I stopped off at a deli for a Hawaiian Punch Fruit Juicy Red and ran into a one eyed, crippled hooker dressed in tight fitting pants on her deformed hips and a blouse thin enough to show off her well formed tits. She stopped in front of me and stared into my face as I struggled past her in the narrow store. She reeked of cigarettes. I ignored her and paid for my shit and left for my room. Upon getting into the lobby, I find on the door of the elevator a sign that read: Out of Order. Oh great. I press the button for the jalopy elevator, right across from the new one, and wait. While waiting, a man comes down the stairs and walks past me: "That one ain't working either."

What the fuck??!! Do you know... sixteen flights up??? I'm carrying three heavy bags and I've spent the afternoon walking around all over the place with, and now I have to play Johnny Stair-master?

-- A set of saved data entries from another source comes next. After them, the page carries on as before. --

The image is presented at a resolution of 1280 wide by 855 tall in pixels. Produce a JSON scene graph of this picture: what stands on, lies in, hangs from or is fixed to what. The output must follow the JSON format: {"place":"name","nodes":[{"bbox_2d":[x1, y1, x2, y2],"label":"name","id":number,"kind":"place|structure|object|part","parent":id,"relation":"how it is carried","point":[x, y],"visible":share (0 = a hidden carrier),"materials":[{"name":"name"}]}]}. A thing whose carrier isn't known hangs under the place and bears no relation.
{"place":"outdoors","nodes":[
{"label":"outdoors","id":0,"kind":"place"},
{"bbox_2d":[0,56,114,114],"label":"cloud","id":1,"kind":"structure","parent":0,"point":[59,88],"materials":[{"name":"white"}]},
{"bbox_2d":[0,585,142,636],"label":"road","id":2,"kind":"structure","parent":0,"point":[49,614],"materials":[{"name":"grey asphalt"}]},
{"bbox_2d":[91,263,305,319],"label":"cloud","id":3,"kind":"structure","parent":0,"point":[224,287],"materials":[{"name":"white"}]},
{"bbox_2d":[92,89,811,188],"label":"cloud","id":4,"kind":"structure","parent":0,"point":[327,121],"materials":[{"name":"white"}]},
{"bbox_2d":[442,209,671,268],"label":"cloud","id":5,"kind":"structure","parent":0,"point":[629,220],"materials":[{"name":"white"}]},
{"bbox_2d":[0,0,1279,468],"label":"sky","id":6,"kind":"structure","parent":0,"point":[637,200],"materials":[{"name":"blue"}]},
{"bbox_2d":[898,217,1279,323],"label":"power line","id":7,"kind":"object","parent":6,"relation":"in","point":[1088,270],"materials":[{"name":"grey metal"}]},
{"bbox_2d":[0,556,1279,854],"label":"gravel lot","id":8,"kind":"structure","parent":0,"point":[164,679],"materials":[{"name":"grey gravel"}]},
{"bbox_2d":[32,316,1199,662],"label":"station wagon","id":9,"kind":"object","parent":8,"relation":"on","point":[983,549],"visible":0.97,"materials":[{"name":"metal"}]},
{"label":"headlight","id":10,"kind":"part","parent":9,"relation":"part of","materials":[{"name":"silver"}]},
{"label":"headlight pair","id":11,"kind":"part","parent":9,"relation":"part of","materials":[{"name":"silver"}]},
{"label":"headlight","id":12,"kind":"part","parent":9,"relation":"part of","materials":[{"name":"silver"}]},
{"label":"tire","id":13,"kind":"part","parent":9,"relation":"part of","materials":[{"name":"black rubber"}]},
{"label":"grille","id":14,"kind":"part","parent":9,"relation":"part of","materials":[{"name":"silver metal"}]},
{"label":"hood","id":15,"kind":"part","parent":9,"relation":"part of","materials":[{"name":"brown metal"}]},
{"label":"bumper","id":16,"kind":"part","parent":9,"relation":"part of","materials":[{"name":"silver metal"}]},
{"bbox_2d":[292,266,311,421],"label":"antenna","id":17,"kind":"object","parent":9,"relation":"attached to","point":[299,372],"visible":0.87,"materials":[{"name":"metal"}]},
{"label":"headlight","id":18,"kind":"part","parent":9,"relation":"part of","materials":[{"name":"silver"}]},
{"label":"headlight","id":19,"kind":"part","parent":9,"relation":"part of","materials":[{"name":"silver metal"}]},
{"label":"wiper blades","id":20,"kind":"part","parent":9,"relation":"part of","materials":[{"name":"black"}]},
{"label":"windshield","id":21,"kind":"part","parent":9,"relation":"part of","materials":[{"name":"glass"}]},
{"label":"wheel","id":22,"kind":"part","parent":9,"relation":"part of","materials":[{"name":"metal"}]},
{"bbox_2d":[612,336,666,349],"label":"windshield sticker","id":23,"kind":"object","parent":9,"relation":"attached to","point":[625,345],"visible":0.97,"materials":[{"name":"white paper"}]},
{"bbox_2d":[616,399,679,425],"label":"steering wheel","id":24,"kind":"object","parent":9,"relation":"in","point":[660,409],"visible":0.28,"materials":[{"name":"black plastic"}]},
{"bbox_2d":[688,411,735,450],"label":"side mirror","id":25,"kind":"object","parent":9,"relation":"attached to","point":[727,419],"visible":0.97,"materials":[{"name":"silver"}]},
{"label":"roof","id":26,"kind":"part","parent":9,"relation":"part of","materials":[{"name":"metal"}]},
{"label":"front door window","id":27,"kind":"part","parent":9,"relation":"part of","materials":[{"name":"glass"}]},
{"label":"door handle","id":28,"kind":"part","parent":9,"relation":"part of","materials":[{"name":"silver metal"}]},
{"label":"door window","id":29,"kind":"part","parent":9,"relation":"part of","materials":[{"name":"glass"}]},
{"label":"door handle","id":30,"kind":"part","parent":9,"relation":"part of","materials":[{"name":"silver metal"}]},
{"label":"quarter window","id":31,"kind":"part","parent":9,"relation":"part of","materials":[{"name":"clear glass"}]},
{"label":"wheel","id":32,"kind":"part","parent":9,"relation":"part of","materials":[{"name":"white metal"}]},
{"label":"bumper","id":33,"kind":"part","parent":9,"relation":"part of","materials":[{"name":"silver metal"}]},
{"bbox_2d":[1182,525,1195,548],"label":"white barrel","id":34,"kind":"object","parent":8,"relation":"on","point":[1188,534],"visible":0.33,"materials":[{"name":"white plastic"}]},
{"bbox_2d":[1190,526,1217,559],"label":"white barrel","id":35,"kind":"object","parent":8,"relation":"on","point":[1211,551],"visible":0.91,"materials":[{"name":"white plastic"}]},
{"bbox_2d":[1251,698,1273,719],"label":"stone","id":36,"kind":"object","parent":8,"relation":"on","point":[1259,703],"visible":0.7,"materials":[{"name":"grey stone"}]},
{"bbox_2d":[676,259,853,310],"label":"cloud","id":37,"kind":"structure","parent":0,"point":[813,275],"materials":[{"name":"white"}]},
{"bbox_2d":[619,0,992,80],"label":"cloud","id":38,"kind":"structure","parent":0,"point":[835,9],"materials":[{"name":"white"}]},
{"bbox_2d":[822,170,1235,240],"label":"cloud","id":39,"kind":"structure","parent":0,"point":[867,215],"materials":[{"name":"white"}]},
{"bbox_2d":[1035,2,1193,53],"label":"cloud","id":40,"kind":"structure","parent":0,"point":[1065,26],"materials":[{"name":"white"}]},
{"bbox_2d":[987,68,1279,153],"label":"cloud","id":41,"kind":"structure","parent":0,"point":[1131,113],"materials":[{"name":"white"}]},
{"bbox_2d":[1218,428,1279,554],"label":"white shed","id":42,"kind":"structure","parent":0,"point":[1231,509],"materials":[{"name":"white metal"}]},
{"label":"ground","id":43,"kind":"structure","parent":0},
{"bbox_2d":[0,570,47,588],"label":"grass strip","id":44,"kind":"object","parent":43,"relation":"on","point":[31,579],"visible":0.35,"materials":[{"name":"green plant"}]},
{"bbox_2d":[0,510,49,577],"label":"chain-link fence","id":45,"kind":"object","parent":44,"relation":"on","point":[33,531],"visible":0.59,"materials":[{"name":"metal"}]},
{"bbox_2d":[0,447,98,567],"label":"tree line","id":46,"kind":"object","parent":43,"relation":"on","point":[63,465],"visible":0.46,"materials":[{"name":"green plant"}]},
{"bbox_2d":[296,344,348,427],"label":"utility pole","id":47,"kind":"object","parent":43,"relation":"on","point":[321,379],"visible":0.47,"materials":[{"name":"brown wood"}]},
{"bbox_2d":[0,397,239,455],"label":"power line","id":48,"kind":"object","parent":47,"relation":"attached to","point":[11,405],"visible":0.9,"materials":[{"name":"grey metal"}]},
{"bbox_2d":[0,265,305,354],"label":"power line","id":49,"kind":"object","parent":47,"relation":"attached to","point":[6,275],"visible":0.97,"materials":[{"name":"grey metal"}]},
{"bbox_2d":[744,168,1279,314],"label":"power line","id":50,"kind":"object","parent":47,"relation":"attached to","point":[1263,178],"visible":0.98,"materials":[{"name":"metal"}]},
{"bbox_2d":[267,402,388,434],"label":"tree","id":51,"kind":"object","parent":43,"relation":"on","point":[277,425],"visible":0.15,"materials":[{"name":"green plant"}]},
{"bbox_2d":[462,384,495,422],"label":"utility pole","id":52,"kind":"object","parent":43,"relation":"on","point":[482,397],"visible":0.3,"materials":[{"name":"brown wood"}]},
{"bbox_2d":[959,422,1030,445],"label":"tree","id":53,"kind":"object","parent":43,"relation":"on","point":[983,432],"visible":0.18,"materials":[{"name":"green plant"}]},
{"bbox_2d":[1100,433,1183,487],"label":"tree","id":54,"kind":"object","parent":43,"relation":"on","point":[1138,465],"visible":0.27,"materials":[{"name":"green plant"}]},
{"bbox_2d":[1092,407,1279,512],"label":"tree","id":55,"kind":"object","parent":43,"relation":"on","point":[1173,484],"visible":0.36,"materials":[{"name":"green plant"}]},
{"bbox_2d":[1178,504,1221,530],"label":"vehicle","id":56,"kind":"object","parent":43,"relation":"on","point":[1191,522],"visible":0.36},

FUCK!! I start off, one flight of stairs at a time, taking it easy. It's a slow grind. I march until my legs feel like lead and I'm panting like an old steam engine. I lean against the walls of the stairwell for support, and on the sixth floor I had to take a break. After a spell I strike against the stair anew, and this time prevail. I bust into my room like gangbusters and settle down, settle in and get online. I slip into the IRC channel and find it empty. I slip back out and crawl into bed. The day is over. I'm out in seconds.